Passe para o inglês esta frase do texto da página: "meus olhos turvos são apenas lentes sujas."

## TEXTO DA PÁGINA
______

Saturday, January 27, 2007

anotação sobre o caderno

às vezes te vejo para além dos teus olhos. através da carta. e da tua pele fujo ligeiro a fim de evitar maiores implicações. nos identificamos na torrente que estourou limites e expectativas de ouro? eu me vejo em ti, onde em plena morte me esvaio com meu chamariz ultra-violeta de aranha-voadora. meus olhos turvos são apenas lentes sujas. estarei enganado em pensar na tragédia partilhada feito praga de mãe para filho ruim abatendo-se sobre nós? quando minhas pernas se fizeram chão pela primeira vez, se fizeram nada, cortadas pelo coração sem fluxo, impreciso, e foram tuas pernas destroçadas que caíram e me deixaram cair. Tombei finalizado, sem palavra de ajuda, nem de adeus, nunca antes havia girado em falso na chamada da comiseração, numa troca de pé impossível. a tua boca não faltava mais. minhas pernas ausentes fizeram-na desaparecer. e o gosto mentolado do teu hálito nada escondia do teu sexo. mitiguei dores inauditas na cesariana da vida e do tempo esgotados, brilho suspenso, mirada intragável. Somos improváveis, talvez...não estejamos mais em nós mesmos, são átimos que se fazem no esgar do gozo prometido, mas sem prazer igual, o igual não mais nos quer, nem nós mais o queremos. bastaria um beijo de lábios leporinos e nos acabaríamos, fundidos no ser molhado e quente de um conforto perdido. quem engoliria quem, tragados num quarto de hotel, exaustos de tanto amar, de tanto foder até amar? eu te foderia e tu me foderias, quem mais poderíamos ser? quem mais poderíamos foder além de nós mesmos? eivados de prazer imenso, escancarados e explícitos, e ainda assim perdidos num amanhecer de querer voltar direitos para a casa tímida, os olhos marejados e esmaecidos pela embriaguez, pensamento em fuga, voltaríamos para casa, sim! quietos, cor de estanho, calados...a qual casa retornaríamos?

______

## ITENS DE DADOS

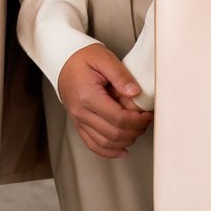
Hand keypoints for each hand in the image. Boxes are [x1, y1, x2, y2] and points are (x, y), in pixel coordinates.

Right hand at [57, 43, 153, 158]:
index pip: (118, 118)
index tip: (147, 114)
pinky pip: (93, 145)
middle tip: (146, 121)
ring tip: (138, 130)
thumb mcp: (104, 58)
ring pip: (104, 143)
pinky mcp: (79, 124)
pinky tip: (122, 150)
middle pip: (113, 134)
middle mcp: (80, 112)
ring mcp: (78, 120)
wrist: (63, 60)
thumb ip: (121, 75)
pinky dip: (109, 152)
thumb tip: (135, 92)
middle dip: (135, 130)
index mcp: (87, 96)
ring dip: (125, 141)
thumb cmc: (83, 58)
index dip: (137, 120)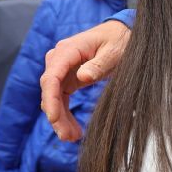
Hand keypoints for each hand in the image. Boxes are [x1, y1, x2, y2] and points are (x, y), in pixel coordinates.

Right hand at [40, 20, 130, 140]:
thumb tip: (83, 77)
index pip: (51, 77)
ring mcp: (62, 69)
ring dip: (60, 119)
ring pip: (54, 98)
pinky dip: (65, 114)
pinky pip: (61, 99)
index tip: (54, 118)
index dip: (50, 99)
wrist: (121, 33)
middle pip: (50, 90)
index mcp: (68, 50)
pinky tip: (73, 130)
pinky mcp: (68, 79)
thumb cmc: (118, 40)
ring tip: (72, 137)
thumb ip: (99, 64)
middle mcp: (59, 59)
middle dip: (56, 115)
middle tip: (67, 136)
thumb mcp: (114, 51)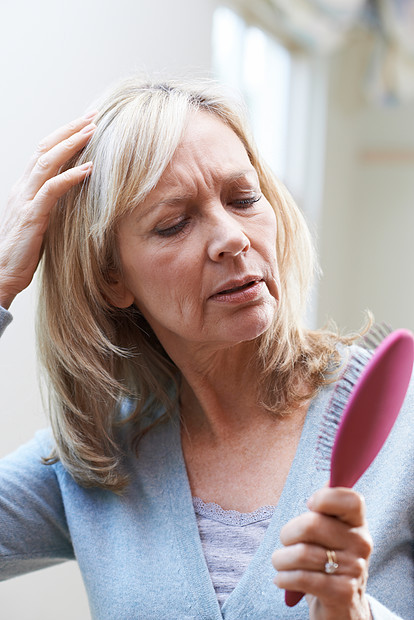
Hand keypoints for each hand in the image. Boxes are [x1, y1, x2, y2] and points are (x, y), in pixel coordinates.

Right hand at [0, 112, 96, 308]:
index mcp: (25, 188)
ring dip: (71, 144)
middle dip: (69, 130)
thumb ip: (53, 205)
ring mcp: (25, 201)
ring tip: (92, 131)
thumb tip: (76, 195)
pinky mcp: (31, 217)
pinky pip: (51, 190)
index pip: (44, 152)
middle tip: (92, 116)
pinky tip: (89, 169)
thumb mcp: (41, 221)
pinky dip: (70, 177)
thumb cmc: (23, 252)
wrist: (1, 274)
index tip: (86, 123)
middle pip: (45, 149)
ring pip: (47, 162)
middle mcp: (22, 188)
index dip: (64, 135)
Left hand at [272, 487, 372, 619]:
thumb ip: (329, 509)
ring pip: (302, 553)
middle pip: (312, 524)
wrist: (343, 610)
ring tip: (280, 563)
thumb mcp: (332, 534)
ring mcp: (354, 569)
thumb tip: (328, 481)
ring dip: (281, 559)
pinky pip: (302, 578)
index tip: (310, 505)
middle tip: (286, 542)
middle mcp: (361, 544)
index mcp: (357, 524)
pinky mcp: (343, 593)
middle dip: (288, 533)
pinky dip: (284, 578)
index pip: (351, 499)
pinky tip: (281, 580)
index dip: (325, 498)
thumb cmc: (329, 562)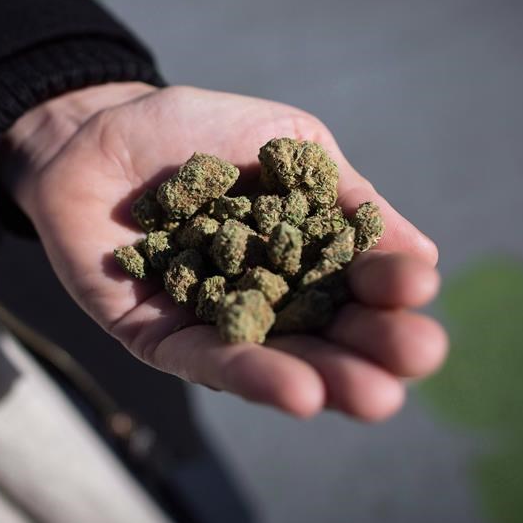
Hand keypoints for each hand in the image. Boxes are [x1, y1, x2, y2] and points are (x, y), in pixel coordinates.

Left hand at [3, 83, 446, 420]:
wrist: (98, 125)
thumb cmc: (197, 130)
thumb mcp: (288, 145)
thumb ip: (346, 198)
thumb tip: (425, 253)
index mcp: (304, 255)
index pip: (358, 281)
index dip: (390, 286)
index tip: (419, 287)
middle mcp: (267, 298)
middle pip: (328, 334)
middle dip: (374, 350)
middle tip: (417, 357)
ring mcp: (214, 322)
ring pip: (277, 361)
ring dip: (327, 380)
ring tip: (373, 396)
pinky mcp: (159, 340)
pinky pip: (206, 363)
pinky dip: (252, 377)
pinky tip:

______

## SUA RESPOSTA
My clouded eyes are merely dirty lenses.